Indonesia diam-diam tetap memotivasi dan mengajak masyarakat untuk mendukung pangan lokal dan diversivikasi pangan untuk ketahanan pangan Indonesia. Peningkatan ekonomi masyarakat Indonesia dan dunia bisnis memicu semakin banyak makanan hasil impor dari luar negeri. Hal ini dikhawarirkan menimbulkan kerentanan ketahanan pangan di daerah-daerah pedesaan sebagai penghasil pangan lokal. Hanya beberapa pihak kecil saja yang masih mendukung nasib pangan lokal terhadap ketahanan pangan Indonesia. Pada kenyataanya produk makan impor semakin menguasai.

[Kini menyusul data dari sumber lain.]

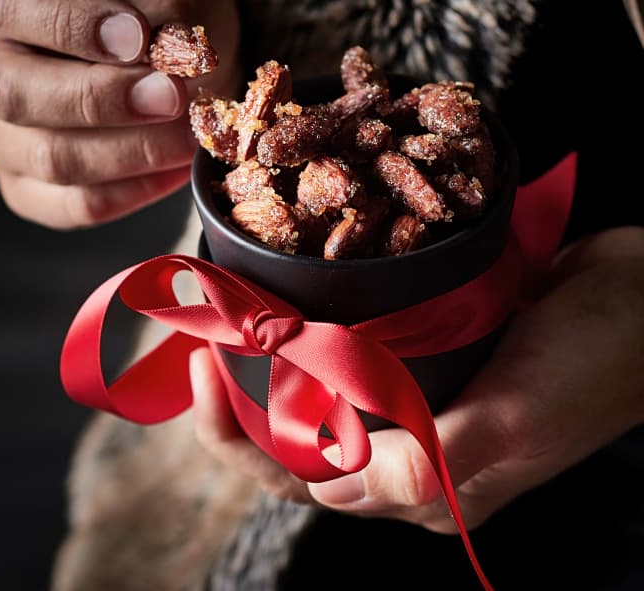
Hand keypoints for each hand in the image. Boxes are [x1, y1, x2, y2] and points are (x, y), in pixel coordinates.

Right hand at [0, 0, 239, 227]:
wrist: (162, 48)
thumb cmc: (152, 2)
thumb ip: (165, 19)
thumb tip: (173, 68)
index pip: (6, 4)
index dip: (72, 25)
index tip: (139, 37)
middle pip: (14, 93)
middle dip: (103, 101)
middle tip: (172, 97)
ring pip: (49, 159)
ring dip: (131, 152)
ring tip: (187, 135)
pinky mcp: (28, 186)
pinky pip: (74, 205)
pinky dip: (134, 191)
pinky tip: (174, 169)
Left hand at [189, 226, 643, 531]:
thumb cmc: (594, 359)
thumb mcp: (514, 416)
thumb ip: (426, 462)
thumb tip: (332, 489)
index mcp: (427, 489)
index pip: (305, 481)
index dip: (240, 437)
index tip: (203, 371)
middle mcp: (413, 454)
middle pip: (299, 443)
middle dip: (239, 400)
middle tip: (201, 338)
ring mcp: (418, 406)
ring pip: (321, 398)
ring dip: (269, 365)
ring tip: (227, 320)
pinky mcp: (427, 361)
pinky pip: (350, 358)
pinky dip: (312, 337)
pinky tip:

Pangan lokal adalah pangan dari hasil pertanian atau perkebunan di suatu daerah sebagai sumber makanan pokok. Sebagai contohnya adalah jagung, singkong, ubi, sagu, dan padi. Ketergantungan masyarakat terhadap beras sebagai makanan pokok dikhawatirkan negara tidak mampu lagi menyediakan, sehingga harus mengimpor beras dari negara lain. Fakta tersebut bisa menjadi indikasi lemahnya ketahanan pangan Indonesia.
Dari fenomena tersebut, maraknya pelaku impor secara pelan-pelan bisa menusuk masyarakat desa/daerah sebagai petani penghasil makanan pokok. Hasil pertanian seperti jagung, singkong dan sagu tidak mampu bersaing harga di pasaran. Kenyataannya masih banyak petani menanam tanaman tersebut hanya sebagai tanaman sampingan di musim kering. Padahal dalam upaya peningkatan pangan lokal seharusnya bisa meningkatkan kuantitas dan kualitas pangan pokok selain beras, dan harus mempunyai nilai jual yang bagus.
Untuk mendukung pangan lokal harus dimulai dari lahan petani untuk menghasilkan kualitas yang baik, kemudian harga jual yang layak. Variasi dan inovasi pengolahan pangan lokal menjadi produk yang mudah didapat dan enak dikonsumsi adalah salah satu cara meningkatkan nilai jual. Misalnya tepung mocaf dari singkong, mie dari ubi, sereal jagung, roti casava dll. Produk pangan hasil pertanian Indonesia seharusnya bisa lebih baik nilainya dibanding produk impor, sehingga tidak ketergantungan dari hasil negara lain.